Под знаком незаконнорожденных (Набоков) - страница 21

Но им не пришлось ни звонить, ни стучать — или что там еще, — ибо дверь наверху распахнулась, явив фигуру чудесного доктора Александера, который был уже здесь, взмыл, небось, по какой-нибудь черной лестнице или в одной из тех безостановочных штук, которыми я поднимался когда-то из близнеца этой ночи в Кивинаватине, от ужасов Лаврентийской революции, через кишащую упырями Провинцию Пермь, сквозь Едва Современный, Слегка Современный, Не Столь Современный, Вполне Современный, Совсем Современный — тепло, тепло! — периоды вверх, в мой номер, на моем этаже отеля в дальней стране, выше, выше, в лифте — экспрессе из тех, которыми правят изящные руки — мои в негативе — темнокожих мужчин с падающими желудками и взлетающими сердцами, никогда не достигающих Рая, ибо Рай — это не сад на крыше; а из глубин рогоголового холла уже приближался скорым шагом старый президент Азуреус, раскрыв объятья, заранее сияя блеклыми голубыми глазами, подрагивая морщинистым долгим надгубьем —

— Ну конечно, — как глупо с моей стороны, — подумал Круг, круг в Круге, один Круг в другом.

4

Манера, в которой встречал гостей старик Азуреус, являла собою эпическую песню без слов. Лучась восхищенной улыбкой, медленно, нежно, он брал вашу руку в свои мягкие ладони, держа ее так, точно она — драгоценность, наградившая долгие поиски, или воробышек — весь из пуха и испуга, — вглядываясь в вас во влажном молчании не очами, скорее лучами морщин, — потом, медленномедленно, серебристая улыбка начинала подтаивать, нежные старые длани потихоньку теряли хватку, пустое выражение сменяло пылкий свет на бледном и хрупком лице, и он покидал вас, как будто все это было ошибкой, как будто вы, в конце-то концов, вовсе не тот любимый — тот любимый, коего в следующую минуту он обнаруживал в другом углу, и вновь занималась улыбка, опять воробья обнимали ладони, и снова все это таяло.

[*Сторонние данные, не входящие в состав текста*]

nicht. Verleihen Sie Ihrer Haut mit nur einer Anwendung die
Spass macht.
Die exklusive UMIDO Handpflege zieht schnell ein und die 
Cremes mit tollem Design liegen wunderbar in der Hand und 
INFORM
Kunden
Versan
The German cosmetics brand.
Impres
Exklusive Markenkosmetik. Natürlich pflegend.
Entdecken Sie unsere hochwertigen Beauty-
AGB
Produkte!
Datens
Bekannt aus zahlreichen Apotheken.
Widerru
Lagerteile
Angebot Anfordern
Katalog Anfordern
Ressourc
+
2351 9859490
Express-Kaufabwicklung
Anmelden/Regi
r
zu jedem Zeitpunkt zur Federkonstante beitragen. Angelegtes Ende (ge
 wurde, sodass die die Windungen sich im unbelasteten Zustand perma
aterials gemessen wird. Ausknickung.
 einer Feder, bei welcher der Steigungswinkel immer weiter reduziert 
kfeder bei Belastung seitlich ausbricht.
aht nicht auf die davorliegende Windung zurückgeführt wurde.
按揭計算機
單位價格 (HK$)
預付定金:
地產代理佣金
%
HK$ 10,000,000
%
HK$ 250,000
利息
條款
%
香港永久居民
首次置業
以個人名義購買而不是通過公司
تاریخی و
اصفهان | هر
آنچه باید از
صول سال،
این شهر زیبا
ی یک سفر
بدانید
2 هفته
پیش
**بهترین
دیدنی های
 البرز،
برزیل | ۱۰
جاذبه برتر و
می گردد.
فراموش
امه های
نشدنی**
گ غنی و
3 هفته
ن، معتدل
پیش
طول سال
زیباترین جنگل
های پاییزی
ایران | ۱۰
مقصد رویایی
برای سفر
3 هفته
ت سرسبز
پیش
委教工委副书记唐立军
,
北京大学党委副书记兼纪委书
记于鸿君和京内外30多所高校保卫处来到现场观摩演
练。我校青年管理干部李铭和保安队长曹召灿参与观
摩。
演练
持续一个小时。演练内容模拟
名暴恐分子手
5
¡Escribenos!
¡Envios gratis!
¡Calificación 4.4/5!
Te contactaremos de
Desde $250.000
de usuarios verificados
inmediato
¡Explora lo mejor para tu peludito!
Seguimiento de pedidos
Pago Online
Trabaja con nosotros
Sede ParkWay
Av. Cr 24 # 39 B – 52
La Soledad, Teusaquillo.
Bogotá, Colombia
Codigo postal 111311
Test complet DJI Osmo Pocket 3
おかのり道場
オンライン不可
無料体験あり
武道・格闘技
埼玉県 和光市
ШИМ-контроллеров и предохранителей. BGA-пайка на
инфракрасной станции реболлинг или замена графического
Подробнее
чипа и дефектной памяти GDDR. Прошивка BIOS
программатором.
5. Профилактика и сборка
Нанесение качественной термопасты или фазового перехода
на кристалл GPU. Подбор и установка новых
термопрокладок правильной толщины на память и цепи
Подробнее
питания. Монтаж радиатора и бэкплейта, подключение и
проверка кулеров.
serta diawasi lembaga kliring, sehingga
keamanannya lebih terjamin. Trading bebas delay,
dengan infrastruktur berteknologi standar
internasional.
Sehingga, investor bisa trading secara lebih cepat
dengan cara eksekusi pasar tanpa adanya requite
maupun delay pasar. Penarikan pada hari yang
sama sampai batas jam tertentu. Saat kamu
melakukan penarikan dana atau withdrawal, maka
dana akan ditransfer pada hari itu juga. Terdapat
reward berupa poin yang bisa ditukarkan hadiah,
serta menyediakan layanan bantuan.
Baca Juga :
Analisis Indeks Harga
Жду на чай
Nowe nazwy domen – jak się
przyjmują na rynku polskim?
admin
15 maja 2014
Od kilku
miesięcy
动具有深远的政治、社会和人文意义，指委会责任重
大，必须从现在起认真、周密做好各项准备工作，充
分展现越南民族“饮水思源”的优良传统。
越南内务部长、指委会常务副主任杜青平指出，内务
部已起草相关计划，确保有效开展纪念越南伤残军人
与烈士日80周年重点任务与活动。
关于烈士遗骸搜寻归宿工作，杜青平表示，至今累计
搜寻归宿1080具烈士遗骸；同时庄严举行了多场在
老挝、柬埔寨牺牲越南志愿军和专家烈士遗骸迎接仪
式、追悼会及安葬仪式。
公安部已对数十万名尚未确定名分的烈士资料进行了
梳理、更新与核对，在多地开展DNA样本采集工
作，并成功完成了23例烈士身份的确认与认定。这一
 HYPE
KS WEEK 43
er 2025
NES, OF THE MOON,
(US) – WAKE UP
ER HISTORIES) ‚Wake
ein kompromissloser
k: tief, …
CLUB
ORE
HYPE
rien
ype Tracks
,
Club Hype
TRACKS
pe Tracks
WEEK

Двадцать примерно выдающихся представителей Университета, некоторые из них — недавние пассажиры д-ра Александера, — стояли или сидели в просторной, отчасти даже сверкавшей гостиной (не все лампы горели под зелеными облачками и ангелочками ее потолка), и может быть еще с полдюжины присутствовало в смежном mussikishe [музыкальном салоне], — старый джентльмен был а ses heures средней руки арфистом и любил выстроить трио (с собой в роли гипотенузы) или пригласить какого-нибудь крупного музыканта выделывать разные штуки с роялем, после чего раздавались малюсенькие и не очень обильные бутерброды, а также треугольные bouches, обладавшие, как он наивно полагал, лишь им присущим очарованием (по причине их формы); их разносили две служанки и его незамужняя дочь, от которой невнятно припахивало одеколоном и различимо — потом. Сегодня взамен этих лакомств предлагался чай с сухими печеньями; и черепаховой масти кошка (которую поочередно ласкали профессор химии и математик Хедрон) лежала на темносияющем "Бехштейне". Глиман легко, как опадающий лист, скользнул по ней электрической лапкой, и кошка поднялась, словно вскипевшее молоко, громко мурлыча, но маленький медиевист был нынче рассеян и побрел прочь. Близ одного из плотно завешенных окон стояли, беседуя, Экономика, Богословие и Новейшая История. Несмотря на плотность завесы, явственно ощущался жиденький, но ядовитенький сквознячок. Д-р Александер присел за столик, сдвинул аккуратно в северо-западный угол населяющие его вещицы (стеклянная пепельница, фарфоровый ослик, навьюченный корзинками для спичек, коробочка, притворившаяся книгой) и принялся просматривать список имен, кое-какие вычеркивая невиданно острым карандашом. Президент склонился над ним в смешанном состоянии пытливости и заботы. Время от времени д-р Александер приостанавливался, дабы поразмыслить, бережно гладил свободной рукой прилизанные светлые волосы на затылке.